Dans la catégorie des projets en cours de développement, le ministre a annoncé le déploiement d’une « plateforme informatique intégrée pour le ministère des Finances, visant à développer et améliorer l’ensemble des services offerts aux contribuables », ainsi que d’une application mobile.
Un parcours clair et traçable
Accessible depuis la page principale du site du ministère des Finances, le service dédié aux réclamations est déjà actif. Il inclut plusieurs catégories, allant de l’évasion fiscale à l’abus d’autorité ou aux accusations de corruption, en passant par les erreurs dans les déclarations ou les retards de traitement des démarches engagées. Une autre fonctionnalité permet de suivre l’évolution de la réclamation, laquelle peut viser tous les services relevant de près ou de loin du ministère des Finances et des administrations qui y sont rattachées. Le ministère a par ailleurs diffusé un clip vidéo faisant la promotion de cet outil, en promettant son efficacité. « Ici, la voix du citoyen n’est pas perdue dans la bureaucratie, mais suit un parcours clair et traçable jusqu’à sa résolution », a encore assuré Yassine Jaber, qualifiant ce service de « contrat de confiance » entre le citoyen et l’administration.
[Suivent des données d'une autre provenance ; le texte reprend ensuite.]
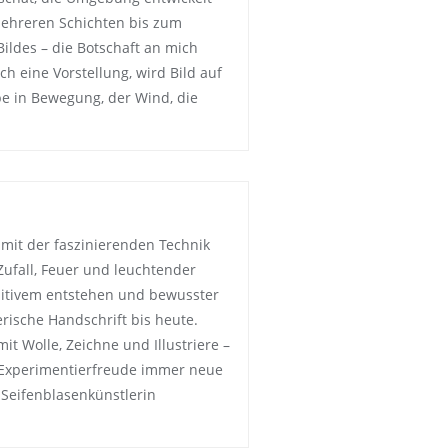
mehreren Schichten bis zum
ldes – die Botschaft an mich
ch eine Vorstellung, wird Bild auf
be in Bewegung, der Wind, die
h mit der faszinierenden Technik
Zufall, Feuer und leuchtender
uitivem entstehen und bewusster
rische Handschrift bis heute.
it Wolle, Zeichne und Illustriere –
Experimentierfreude immer neue
 Seifenblasenkünstlerin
Le ministère a aussi lancé un service de notification en ligne pour les contribuables enregistrés, permettant l’envoi direct par e-mail de tous les avis officiels relatifs aux impôts et aux transactions. Ce service vise à « réduire les besoins d’interactions entre les contribuables et les agents de l’administration » et à diminuer la consommation de papier.
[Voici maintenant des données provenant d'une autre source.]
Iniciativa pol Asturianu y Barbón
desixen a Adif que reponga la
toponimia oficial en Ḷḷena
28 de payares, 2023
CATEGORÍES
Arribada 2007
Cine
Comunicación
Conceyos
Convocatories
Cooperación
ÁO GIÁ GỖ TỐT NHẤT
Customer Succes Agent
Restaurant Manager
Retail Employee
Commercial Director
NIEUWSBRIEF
Autre nouveauté : les contribuables peuvent désormais effectuer leurs démarches auprès de l’administration fiscale — impôt sur le revenu, TVA ou autres taxes — par voie électronique, via l’adresse e-mail du ministère, avec la possibilité de « joindre les documents requis au format PDF ». Le serveur du ministère enverra un accusé de réception des envois, accompagné d’alertes immédiates en cas de documents manquants. L’objectif de ce dispositif est d’accélérer les démarches et de « limiter la paperasse administrative », selon les explications du ministre.
Le ministère a enfin déployé un outil en ligne permettant d’estimer la valeur locative d’un bien, utilisée comme base pour le calcul de l’impôt foncier par le contribuable. « C’est une révolution qui rétablit la confiance et la transparence dans l’une des démarches les plus sensibles pour le citoyen. Grâce à ce service, le propriétaire, l’investisseur ou l’acheteur n’a plus besoin de faire la queue ni de recourir à un intermédiaire ; il lui suffit de soumettre sa demande en ligne, d’y joindre ses documents et de suivre sa transaction pas à pas », a expliqué le ministre.